Of course, the likely route for the future development of practical and commercial large-scale microalgae culture technology will be through development of specialty foods and animal feeds coproduction. For example, Spirulina with two farms in the United States, comprising more than 100-ha of ponds, is becoming a commodity product, with bulk prices declining by almost half

(from the high 20s to the mid teens in dollars per kg) during the past 2 years. If this trend were to continue, to below $10/kg, this algal biomass could become a significant ingredient in aquaculture and other specialty animal feeds. Larger-scale systems for poultry feed production (microalgae high in xanthophylls, for example), or even cattle and hog feeds, could be foreseen, but require a decrease in costs (prices) to about $1,000/ton.

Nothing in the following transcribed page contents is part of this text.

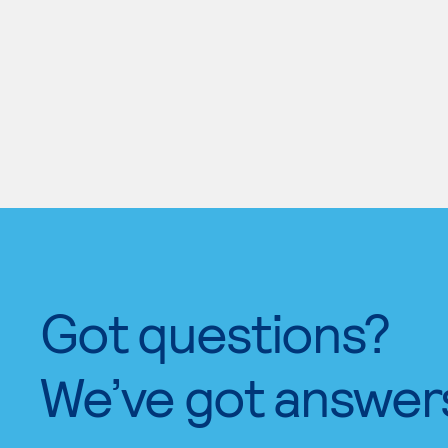
Got questions?
We’ve got answer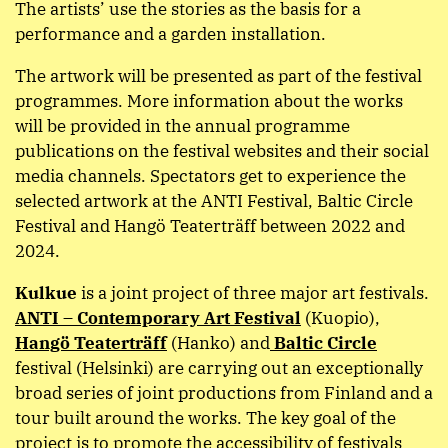
The artists’ use the stories as the basis for a
performance and a garden installation.
The artwork will be presented as part of the festival
programmes. More information about the works
will be provided in the annual programme
publications on the festival websites and their social
media channels. Spectators get to experience the
selected artwork at the ANTI Festival, Baltic Circle
Festival and Hangö Teaterträff between 2022 and
2024.
Kulkue
is a joint project of three major art festivals.
ANTI – Contemporary Art Festival
(Kuopio),
Hangö Teaterträff
(Hanko) and
Baltic Circle
festival (Helsinki) are carrying out an exceptionally
broad series of joint productions from Finland and a
tour built around the works. The key goal of the
project is to promote the accessibility of festivals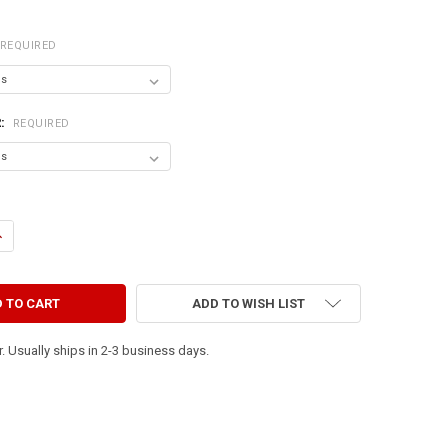
REQUIRED
R:
REQUIRED
ANTITY OF TO ERR IS HUMAN. TO FORGIVE, CANINE.
NCREASE QUANTITY OF TO ERR IS HUMAN. TO FORGIVE, CANINE.
ADD TO WISH LIST
. Usually ships in 2-3 business days.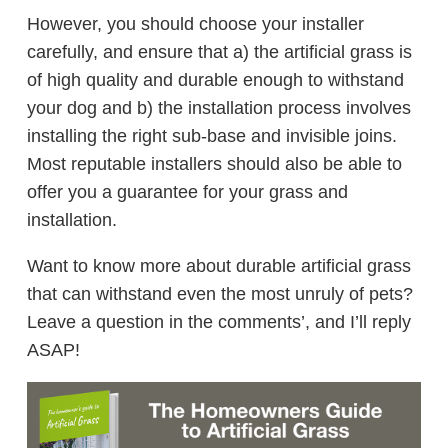
However, you should choose your installer
carefully, and ensure that a) the artificial grass is
of high quality and durable enough to withstand
your dog and b) the installation process involves
installing the right sub-base and invisible joins.
Most reputable installers should also be able to
offer you a guarantee for your grass and
installation.
Want to know more about durable artificial grass
that can withstand even the most unruly of pets?
Leave a question in the comments’, and I’ll reply
ASAP!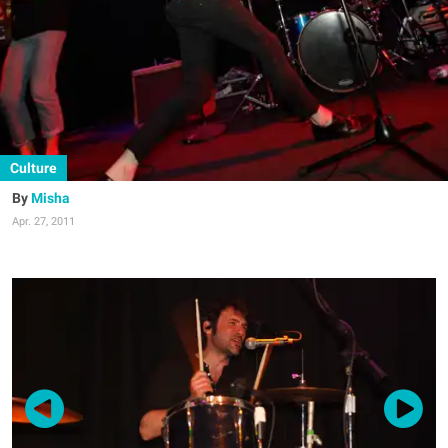
Culture
Misha
Apr. 27, 2011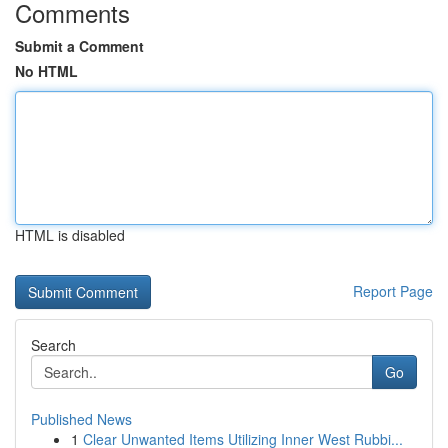
Comments
Submit a Comment
No HTML
HTML is disabled
Report Page
Search
Go
Published News
1
Clear Unwanted Items Utilizing Inner West Rubbi...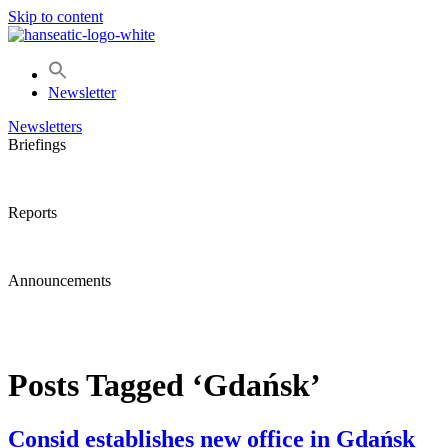
Skip to content
Newsletter
Newsletters
Briefings
Reports
Announcements
Posts Tagged ‘Gdańsk’
Consid establishes new office in Gdańsk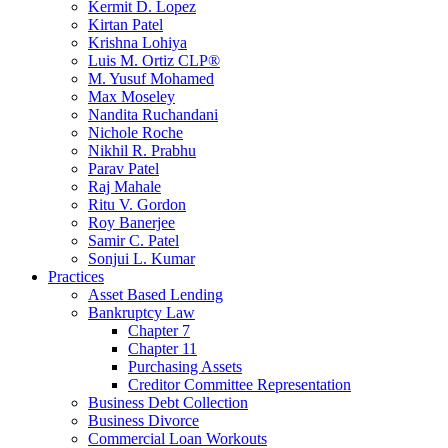
Kermit D. Lopez
Kirtan Patel
Krishna Lohiya
Luis M. Ortiz CLP®
M. Yusuf Mohamed
Max Moseley
Nandita Ruchandani
Nichole Roche
Nikhil R. Prabhu
Parav Patel
Raj Mahale
Ritu V. Gordon
Roy Banerjee
Samir C. Patel
Sonjui L. Kumar
Practices
Asset Based Lending
Bankruptcy Law
Chapter 7
Chapter 11
Purchasing Assets
Creditor Committee Representation
Business Debt Collection
Business Divorce
Commercial Loan Workouts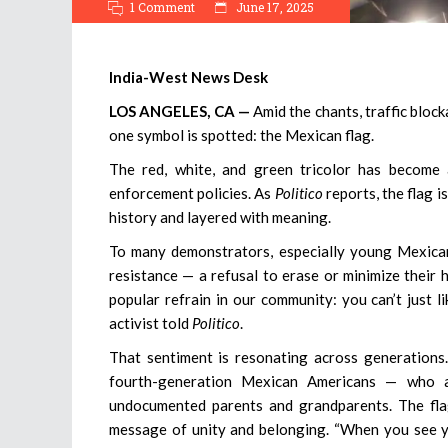
1 Comment
June 17, 2025
India-West News Desk
LOS ANGELES, CA —
Amid the chants, traffic bloc
one symbol is spotted: the Mexican flag.
The red, white, and green tricolor has become 
enforcement policies. As
Politico
reports, the flag i
history and layered with meaning.
To many demonstrators, especially young Mexican 
resistance — a refusal to erase or minimize their 
popular refrain in our community: you can’t just 
activist told
Politico
.
That sentiment is resonating across generations. 
fourth-generation Mexican Americans — who ar
undocumented parents and grandparents. The flag
message of unity and belonging. “When you see you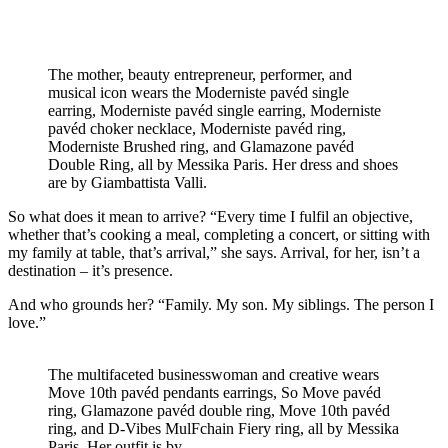
The mother, beauty entrepreneur, performer, and
musical icon wears the Moderniste pavéd single
earring, Moderniste pavéd single earring, Moderniste
pavéd choker necklace, Moderniste pavéd ring,
Moderniste Brushed ring, and Glamazone pavéd
Double Ring, all by Messika Paris. Her dress and shoes
are by Giambattista Valli.
So what does it mean to arrive? “Every time I fulfil an objective,
whether that’s cooking a meal, completing a concert, or sitting with
my family at table, that’s arrival,” she says. Arrival, for her, isn’t a
destination – it’s presence.
And who grounds her? “Family. My son. My siblings. The person I
love.”
The multifaceted businesswoman and creative wears
Move 10th pavéd pendants earrings, So Move pavéd
ring, Glamazone pavéd double ring, Move 10th pavéd
ring, and D-Vibes MulFchain Fiery ring, all by Messika
Paris. Her outfit is by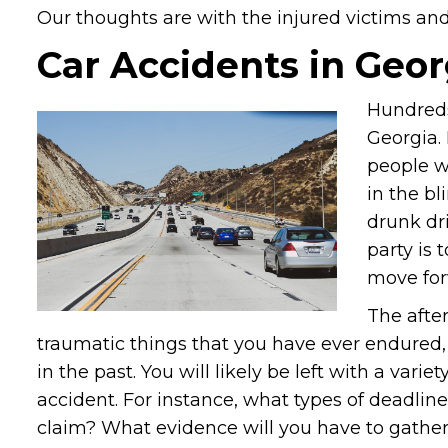
Our thoughts are with the injured victims and t
Car Accidents in Geor
Hundreds
Georgia. 
people w
in the bl
drunk dr
party is 
move for
The afte
traumatic things that you have ever endured, 
in the past. You will likely be left with a var
accident. For instance, what types of deadlin
claim? What evidence will you have to gather t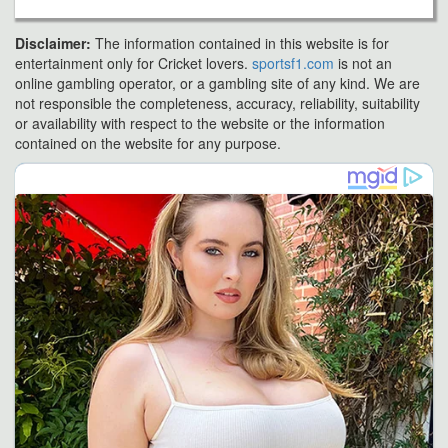
Disclaimer:
The information contained in this website is for
entertainment only for Cricket lovers.
sportsf1.com
is not an
online gambling operator, or a gambling site of any kind. We are
not responsible the completeness, accuracy, reliability, suitability
or availability with respect to the website or the information
contained on the website for any purpose.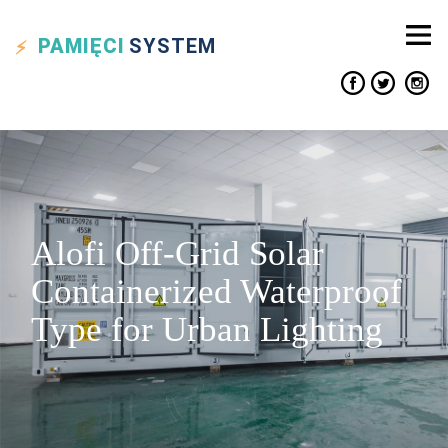
PAMIĘCI
SYSTEM
Alofi Off-Grid Solar
Containerized Waterproof
Type for Urban Lighting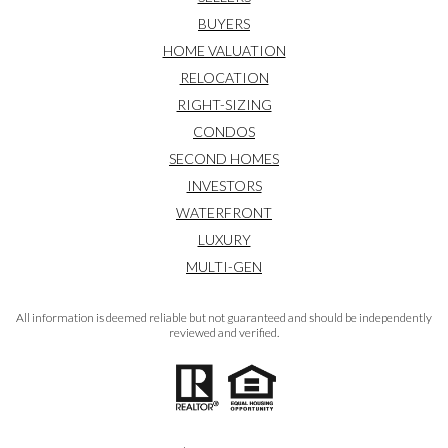
BUYERS
HOME VALUATION
RELOCATION
RIGHT-SIZING
CONDOS
SECOND HOMES
INVESTORS
WATERFRONT
LUXURY
MULTI-GEN
All information is deemed reliable but not guaranteed and should be independently
reviewed and verified.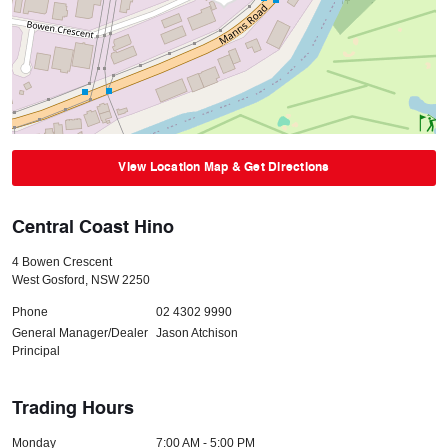
View Location Map & Get Directions
Central Coast Hino
4 Bowen Crescent
West Gosford
,
NSW
2250
Phone
02 4302 9990
General Manager/Dealer
Jason Atchison
Principal
Trading Hours
Monday
7:00 AM - 5:00 PM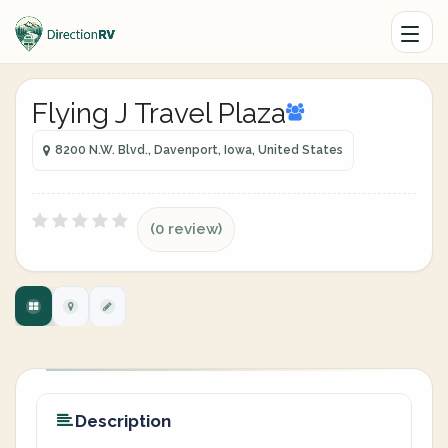
Flying J Travel Plaza
8200 N.W. Blvd., Davenport, Iowa, United States
(0 review)
Description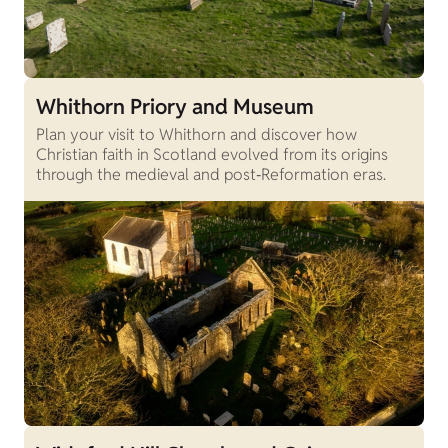
Whithorn Priory and Museum
Plan your visit to Whithorn and discover how
Christian faith in Scotland evolved from its origins
through the medieval and post‑Reformation eras.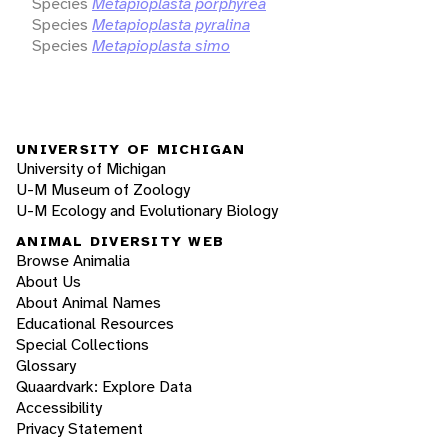
Species
Metapioplasta porphyrea
Species
Metapioplasta pyralina
Species
Metapioplasta simo
UNIVERSITY OF MICHIGAN
University of Michigan
U-M Museum of Zoology
U-M Ecology and Evolutionary Biology
ANIMAL DIVERSITY WEB
Browse Animalia
About Us
About Animal Names
Educational Resources
Special Collections
Glossary
Quaardvark: Explore Data
Accessibility
Privacy Statement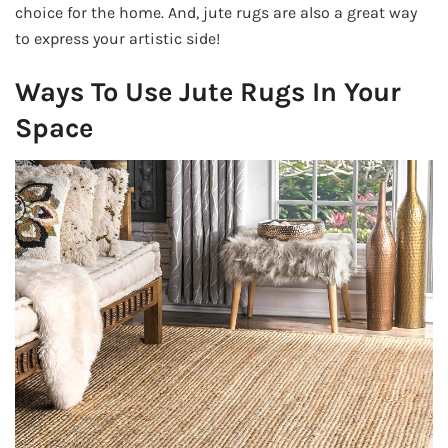
choice for the home. And, jute rugs are also a great way
to express your artistic side!
Ways To Use Jute Rugs In Your
Space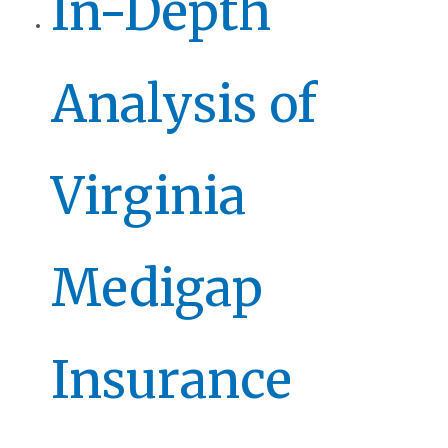
In-Depth
Analysis of
Virginia
Medigap
Insurance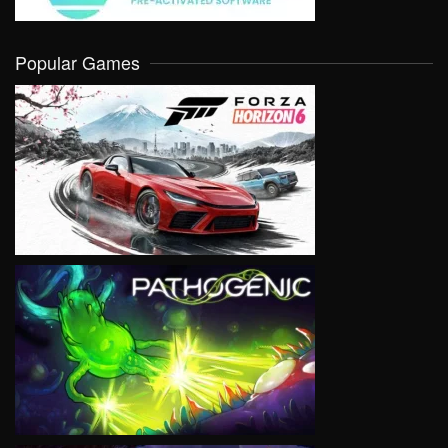
Popular Games
VIEW
VIEW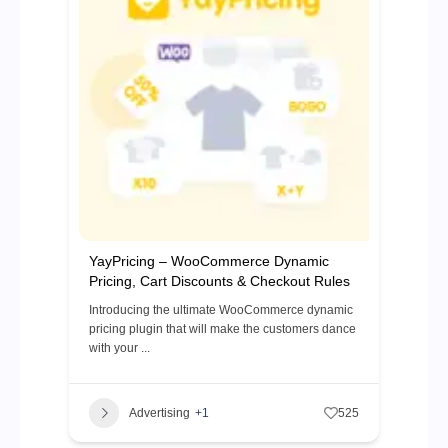
YayPricing – WooCommerce Dynamic
Pricing, Cart Discounts & Checkout Rules
Introducing the ultimate WooCommerce dynamic
pricing plugin that will make the customers dance
with your ...
Advertising
+1
525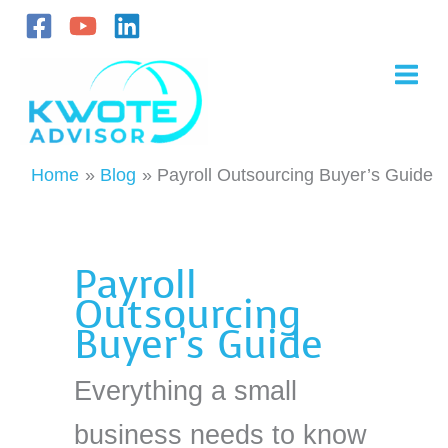
Skip
to
content
Home
Blog
Payroll Outsourcing Buyer’s Guide
Payroll
Outsourcing
Buyer’s Guide
Everything a small
business needs to know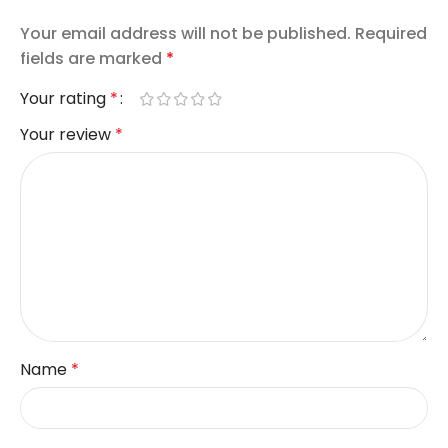
Your email address will not be published.
Required
fields are marked
*
Your rating
*
Your review
*
Name
*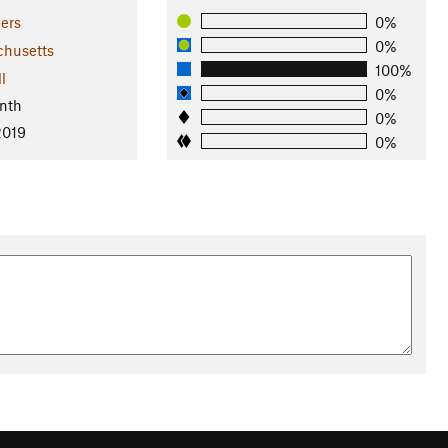
ers
0%
0%
husetts
100%
l
0%
nth
0%
2019
0%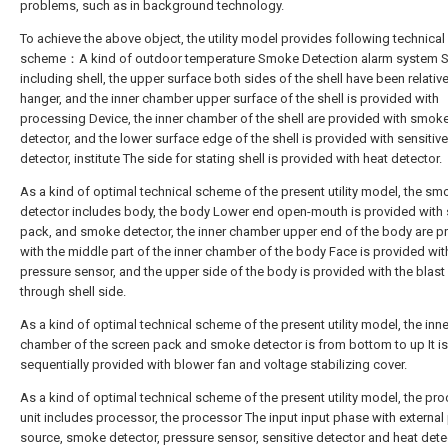
problems, such as in background technology.
To achieve the above object, the utility model provides following technical
scheme：A kind of outdoor temperature Smoke Detection alarm system 
including shell, the upper surface both sides of the shell have been relative
hanger, and the inner chamber upper surface of the shell is provided with
processing Device, the inner chamber of the shell are provided with smok
detector, and the lower surface edge of the shell is provided with sensitive
detector, institute The side for stating shell is provided with heat detector.
As a kind of optimal technical scheme of the present utility model, the sm
detector includes body, the body Lower end open-mouth is provided with
pack, and smoke detector, the inner chamber upper end of the body are p
with the middle part of the inner chamber of the body Face is provided wit
pressure sensor, and the upper side of the body is provided with the blast
through shell side.
As a kind of optimal technical scheme of the present utility model, the inne
chamber of the screen pack and smoke detector is from bottom to up It is
sequentially provided with blower fan and voltage stabilizing cover.
As a kind of optimal technical scheme of the present utility model, the pr
unit includes processor, the processor The input input phase with externa
source, smoke detector, pressure sensor, sensitive detector and heat dete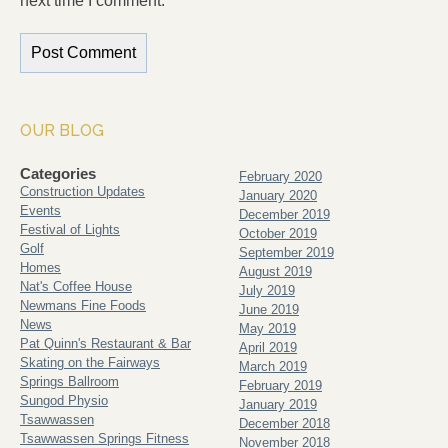
next time I comment.
OUR BLOG
Categories
February 2020
Construction Updates
January 2020
Events
December 2019
Festival of Lights
October 2019
Golf
September 2019
Homes
August 2019
Nat's Coffee House
July 2019
Newmans Fine Foods
June 2019
News
May 2019
Pat Quinn's Restaurant & Bar
April 2019
Skating on the Fairways
March 2019
Springs Ballroom
February 2019
Sungod Physio
January 2019
Tsawwassen
December 2018
Tsawwassen Springs Fitness
November 2018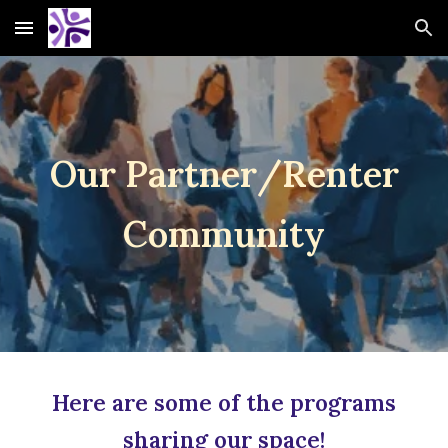
Skip to main content
Skip to navigation
O
ur Partner
/
Renter
Community
Here are some of the programs
sharing our space!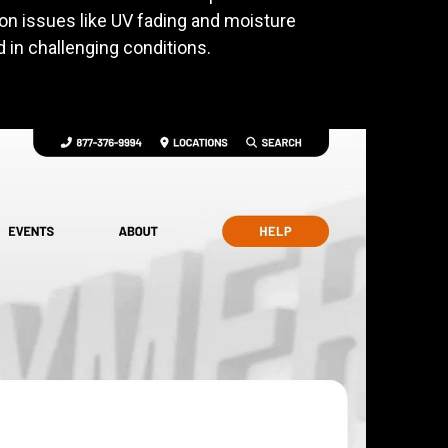
on issues like UV fading and moisture
 in challenging conditions.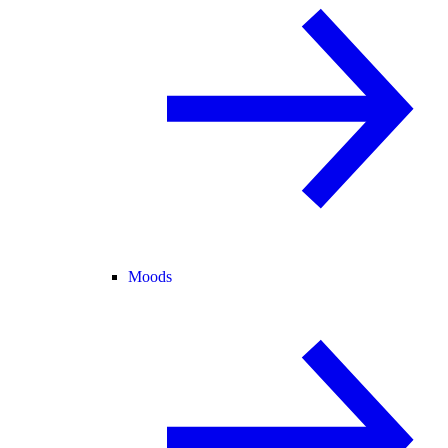
Moods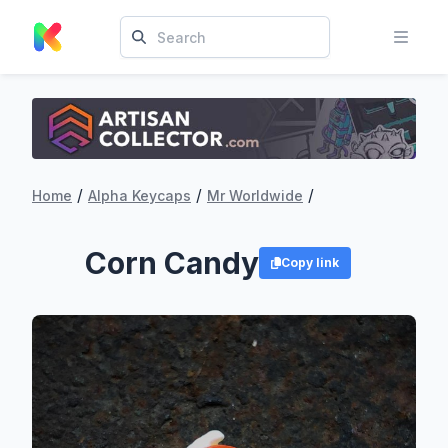
/
/
/
Home
Alpha Keycaps
Mr Worldwide
Corn Candy
Copy link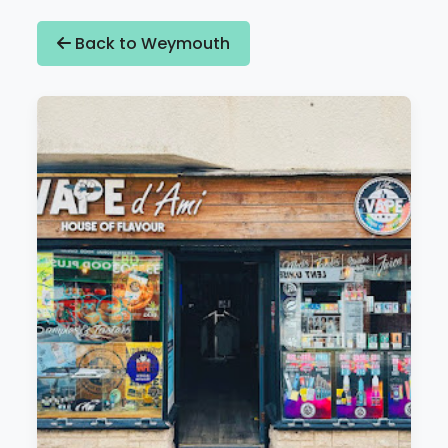
Back to Weymouth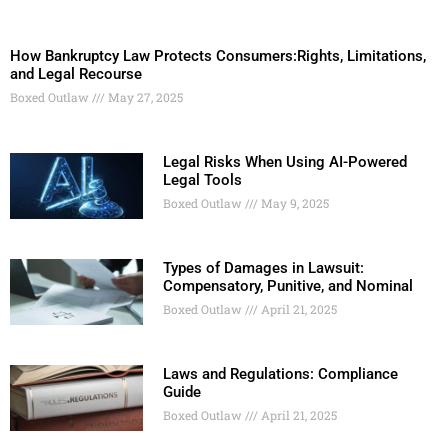
How Bankruptcy Law Protects Consumers:Rights, Limitations,
and Legal Recourse
Boxed Outlaw
May 27, 2025
Legal Risks When Using AI-Powered
Legal Tools
Boxed Outlaw
May 9, 2025
Types of Damages in Lawsuit:
Compensatory, Punitive, and Nominal
Boxed Outlaw
April 21, 2025
Laws and Regulations: Compliance
Guide
Boxed Outlaw
April 21, 2025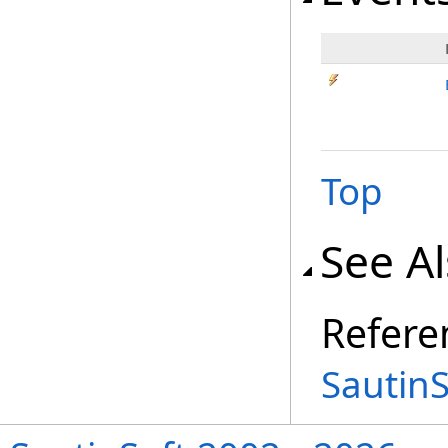
Top
See A
Refere
Sautin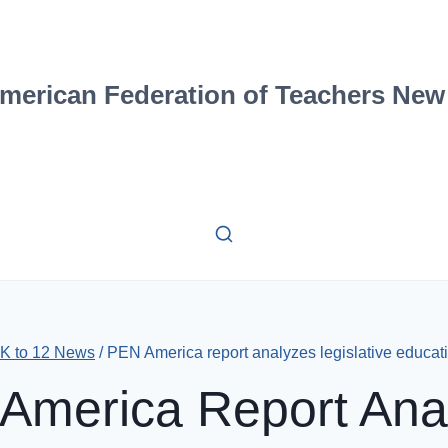
merican Federation of Teachers New
-K to 12 News
/
PEN America report analyzes legislative educat
America Report Ana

But to be considered for fuel production, costs for microalgal biomass production would need to be reduced to the absolute minimum. This implies that productivities must significantly increase, and costs decrease from current levels. We argue that any future technology development effort for microalgae biodiesel production should exclude higher value byproducts or coproducts as a specific target. We believe that the needs of biodiesel production, specifically for high lipid productivities, must be the objectives of such a program. One exception is the combination of such a process with wastewater treatment, as there are few likely alternative uses for the biomass. The other is the utility of such processes in greenhouse gas mitigation, also the objective of the Japanese R&D program in microalgae CO2 utilization, discussed briefly in the following section.